■ PROBLEM STATEMENT
Filter the records below for the word "AJCC". Copy each line that holds it.

■ GIVEN ENTRIES
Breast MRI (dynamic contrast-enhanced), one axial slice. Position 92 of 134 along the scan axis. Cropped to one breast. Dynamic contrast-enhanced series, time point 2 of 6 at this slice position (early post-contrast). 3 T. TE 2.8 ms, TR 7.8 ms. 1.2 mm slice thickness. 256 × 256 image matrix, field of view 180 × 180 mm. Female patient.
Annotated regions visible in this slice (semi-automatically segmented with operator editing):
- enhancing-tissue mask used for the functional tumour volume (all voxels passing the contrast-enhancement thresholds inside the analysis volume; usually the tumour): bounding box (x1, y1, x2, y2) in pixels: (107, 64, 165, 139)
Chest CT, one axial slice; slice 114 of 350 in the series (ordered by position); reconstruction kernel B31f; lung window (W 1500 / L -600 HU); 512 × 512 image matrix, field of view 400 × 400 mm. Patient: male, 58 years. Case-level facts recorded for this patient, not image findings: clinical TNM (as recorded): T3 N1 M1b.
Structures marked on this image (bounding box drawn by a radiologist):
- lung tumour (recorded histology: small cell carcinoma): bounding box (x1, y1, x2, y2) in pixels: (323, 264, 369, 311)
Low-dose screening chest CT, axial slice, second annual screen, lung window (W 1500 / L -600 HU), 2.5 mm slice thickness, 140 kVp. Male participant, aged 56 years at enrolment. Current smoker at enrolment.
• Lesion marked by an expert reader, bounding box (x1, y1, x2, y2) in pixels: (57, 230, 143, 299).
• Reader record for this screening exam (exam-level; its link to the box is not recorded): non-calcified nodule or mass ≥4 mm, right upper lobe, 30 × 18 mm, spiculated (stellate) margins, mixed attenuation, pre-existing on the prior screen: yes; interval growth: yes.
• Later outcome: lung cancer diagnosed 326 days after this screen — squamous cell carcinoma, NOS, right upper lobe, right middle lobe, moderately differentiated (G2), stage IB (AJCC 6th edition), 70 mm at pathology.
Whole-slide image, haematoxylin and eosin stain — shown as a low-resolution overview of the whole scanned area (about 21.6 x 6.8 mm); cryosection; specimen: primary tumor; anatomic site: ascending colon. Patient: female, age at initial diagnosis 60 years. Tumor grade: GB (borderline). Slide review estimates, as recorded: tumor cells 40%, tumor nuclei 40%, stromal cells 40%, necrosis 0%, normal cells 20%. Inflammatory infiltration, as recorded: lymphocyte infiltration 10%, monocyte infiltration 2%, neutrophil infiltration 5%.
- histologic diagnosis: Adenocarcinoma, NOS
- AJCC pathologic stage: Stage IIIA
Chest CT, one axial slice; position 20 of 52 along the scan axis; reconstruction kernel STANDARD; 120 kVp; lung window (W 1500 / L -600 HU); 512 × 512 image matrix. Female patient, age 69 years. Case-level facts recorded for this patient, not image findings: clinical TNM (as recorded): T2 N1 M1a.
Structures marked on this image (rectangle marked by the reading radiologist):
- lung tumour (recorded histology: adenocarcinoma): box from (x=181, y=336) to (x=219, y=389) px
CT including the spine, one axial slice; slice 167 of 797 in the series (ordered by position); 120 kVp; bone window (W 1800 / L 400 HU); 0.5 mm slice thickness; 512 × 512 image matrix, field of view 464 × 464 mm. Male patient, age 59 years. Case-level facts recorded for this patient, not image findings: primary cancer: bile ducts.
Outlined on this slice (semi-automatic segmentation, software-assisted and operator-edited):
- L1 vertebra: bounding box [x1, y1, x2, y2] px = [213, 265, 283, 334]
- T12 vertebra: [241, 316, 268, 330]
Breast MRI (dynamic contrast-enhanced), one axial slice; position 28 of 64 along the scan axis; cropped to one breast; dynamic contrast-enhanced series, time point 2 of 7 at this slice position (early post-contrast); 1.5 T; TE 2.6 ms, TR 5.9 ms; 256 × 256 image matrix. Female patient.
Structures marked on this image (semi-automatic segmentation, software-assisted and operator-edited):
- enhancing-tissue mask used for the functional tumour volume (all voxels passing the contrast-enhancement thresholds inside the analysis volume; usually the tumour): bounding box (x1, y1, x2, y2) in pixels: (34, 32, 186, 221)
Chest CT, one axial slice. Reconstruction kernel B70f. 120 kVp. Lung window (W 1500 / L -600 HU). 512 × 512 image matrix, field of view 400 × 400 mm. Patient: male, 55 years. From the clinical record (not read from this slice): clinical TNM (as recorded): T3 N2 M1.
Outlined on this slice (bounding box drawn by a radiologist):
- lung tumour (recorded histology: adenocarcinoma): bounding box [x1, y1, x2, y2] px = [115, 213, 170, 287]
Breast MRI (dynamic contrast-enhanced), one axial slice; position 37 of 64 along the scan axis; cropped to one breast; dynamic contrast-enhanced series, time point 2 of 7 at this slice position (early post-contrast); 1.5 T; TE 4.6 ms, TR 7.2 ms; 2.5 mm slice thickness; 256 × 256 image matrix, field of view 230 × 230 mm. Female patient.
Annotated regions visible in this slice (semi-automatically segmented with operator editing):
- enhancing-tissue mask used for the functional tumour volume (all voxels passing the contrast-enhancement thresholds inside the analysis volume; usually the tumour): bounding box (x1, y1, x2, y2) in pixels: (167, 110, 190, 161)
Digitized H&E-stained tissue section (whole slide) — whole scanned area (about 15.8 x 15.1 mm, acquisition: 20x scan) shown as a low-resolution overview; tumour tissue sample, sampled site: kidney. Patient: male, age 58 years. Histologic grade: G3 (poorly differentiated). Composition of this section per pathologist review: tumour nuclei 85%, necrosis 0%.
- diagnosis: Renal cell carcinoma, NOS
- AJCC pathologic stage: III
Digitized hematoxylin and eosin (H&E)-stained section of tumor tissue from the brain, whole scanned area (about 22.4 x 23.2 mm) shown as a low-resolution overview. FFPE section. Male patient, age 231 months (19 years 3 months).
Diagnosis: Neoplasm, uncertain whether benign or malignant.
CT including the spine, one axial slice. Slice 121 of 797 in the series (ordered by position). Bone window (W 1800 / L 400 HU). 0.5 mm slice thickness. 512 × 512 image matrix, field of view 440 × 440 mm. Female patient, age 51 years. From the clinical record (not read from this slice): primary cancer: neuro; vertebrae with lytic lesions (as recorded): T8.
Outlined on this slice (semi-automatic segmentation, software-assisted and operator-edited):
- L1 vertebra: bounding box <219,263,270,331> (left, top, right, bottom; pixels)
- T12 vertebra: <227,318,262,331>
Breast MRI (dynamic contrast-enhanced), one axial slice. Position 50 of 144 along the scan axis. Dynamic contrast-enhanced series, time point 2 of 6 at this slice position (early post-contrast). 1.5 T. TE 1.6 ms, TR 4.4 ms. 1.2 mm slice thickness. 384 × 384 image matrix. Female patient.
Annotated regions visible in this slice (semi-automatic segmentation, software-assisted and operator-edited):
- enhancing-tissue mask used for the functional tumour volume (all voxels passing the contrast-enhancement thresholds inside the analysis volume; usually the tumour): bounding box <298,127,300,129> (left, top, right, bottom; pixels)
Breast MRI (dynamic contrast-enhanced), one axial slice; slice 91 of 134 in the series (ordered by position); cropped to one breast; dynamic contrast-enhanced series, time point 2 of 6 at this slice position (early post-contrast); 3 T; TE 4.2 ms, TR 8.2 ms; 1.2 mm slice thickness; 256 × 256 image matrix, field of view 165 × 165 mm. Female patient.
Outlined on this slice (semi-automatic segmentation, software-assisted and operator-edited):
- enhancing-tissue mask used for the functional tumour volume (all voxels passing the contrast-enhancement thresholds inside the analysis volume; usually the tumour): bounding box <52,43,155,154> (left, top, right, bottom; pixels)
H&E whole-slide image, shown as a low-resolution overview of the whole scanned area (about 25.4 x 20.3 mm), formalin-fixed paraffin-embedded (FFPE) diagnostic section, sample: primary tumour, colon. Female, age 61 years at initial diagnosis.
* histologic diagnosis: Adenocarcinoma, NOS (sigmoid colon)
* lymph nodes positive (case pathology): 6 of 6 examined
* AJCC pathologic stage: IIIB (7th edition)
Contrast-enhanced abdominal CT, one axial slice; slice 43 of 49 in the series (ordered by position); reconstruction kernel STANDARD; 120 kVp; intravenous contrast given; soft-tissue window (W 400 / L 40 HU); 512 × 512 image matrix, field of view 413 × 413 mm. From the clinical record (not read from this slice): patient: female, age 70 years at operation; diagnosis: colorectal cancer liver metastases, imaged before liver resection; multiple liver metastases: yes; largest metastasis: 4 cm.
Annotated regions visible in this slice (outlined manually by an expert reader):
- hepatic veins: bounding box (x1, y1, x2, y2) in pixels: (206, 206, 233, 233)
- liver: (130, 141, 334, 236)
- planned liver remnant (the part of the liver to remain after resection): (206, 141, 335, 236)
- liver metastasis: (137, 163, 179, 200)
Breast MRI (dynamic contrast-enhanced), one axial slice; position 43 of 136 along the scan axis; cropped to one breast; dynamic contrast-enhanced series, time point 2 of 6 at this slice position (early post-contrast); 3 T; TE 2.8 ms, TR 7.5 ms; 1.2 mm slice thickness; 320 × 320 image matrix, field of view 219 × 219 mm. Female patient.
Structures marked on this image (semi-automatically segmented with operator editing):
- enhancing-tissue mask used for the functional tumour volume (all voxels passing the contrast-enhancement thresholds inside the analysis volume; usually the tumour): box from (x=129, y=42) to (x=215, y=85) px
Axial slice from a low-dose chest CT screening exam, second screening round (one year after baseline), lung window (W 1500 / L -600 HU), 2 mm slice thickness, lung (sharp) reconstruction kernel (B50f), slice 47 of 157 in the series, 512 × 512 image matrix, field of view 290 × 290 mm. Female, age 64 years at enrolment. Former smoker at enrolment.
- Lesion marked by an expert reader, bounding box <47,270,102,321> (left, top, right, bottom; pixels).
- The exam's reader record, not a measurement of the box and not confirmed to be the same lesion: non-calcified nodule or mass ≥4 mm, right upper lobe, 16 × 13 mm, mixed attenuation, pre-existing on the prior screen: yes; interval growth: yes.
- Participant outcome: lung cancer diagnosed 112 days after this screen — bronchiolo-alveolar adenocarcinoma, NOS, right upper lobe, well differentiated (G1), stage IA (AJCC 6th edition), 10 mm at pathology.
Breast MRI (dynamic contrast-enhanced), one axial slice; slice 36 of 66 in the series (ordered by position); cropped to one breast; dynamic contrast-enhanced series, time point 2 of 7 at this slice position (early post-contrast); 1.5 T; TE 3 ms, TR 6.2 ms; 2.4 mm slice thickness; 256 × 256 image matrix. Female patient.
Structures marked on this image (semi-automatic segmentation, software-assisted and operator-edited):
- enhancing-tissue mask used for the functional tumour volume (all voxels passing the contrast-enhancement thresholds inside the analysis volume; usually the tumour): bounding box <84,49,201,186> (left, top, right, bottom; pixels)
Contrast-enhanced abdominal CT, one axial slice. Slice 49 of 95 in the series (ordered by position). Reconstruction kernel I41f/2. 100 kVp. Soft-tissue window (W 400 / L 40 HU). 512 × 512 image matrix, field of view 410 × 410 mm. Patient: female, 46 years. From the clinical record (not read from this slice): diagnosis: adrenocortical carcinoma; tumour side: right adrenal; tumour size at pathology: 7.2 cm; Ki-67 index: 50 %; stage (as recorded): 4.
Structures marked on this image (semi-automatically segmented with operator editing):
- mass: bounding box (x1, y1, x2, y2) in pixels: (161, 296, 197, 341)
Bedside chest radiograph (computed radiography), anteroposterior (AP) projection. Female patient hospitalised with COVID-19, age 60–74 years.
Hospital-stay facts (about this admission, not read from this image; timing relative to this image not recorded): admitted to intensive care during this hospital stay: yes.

■ ANSWER AREA
• Later outcome: lung cancer diagnosed 326 days after this screen — squamous cell carcinoma, NOS, right upper lobe, right middle lobe, moderately differentiated (G2), stage IB (AJCC 6th edition), 70 mm at pathology.
- AJCC pathologic stage: Stage IIIA
- AJCC pathologic stage: III
* AJCC pathologic stage: IIIB (7th edition)
- Participant outcome: lung cancer diagnosed 112 days after this screen — bronchiolo-alveolar adenocarcinoma, NOS, right upper lobe, well differentiated (G1), stage IA (AJCC 6th edition), 10 mm at pathology.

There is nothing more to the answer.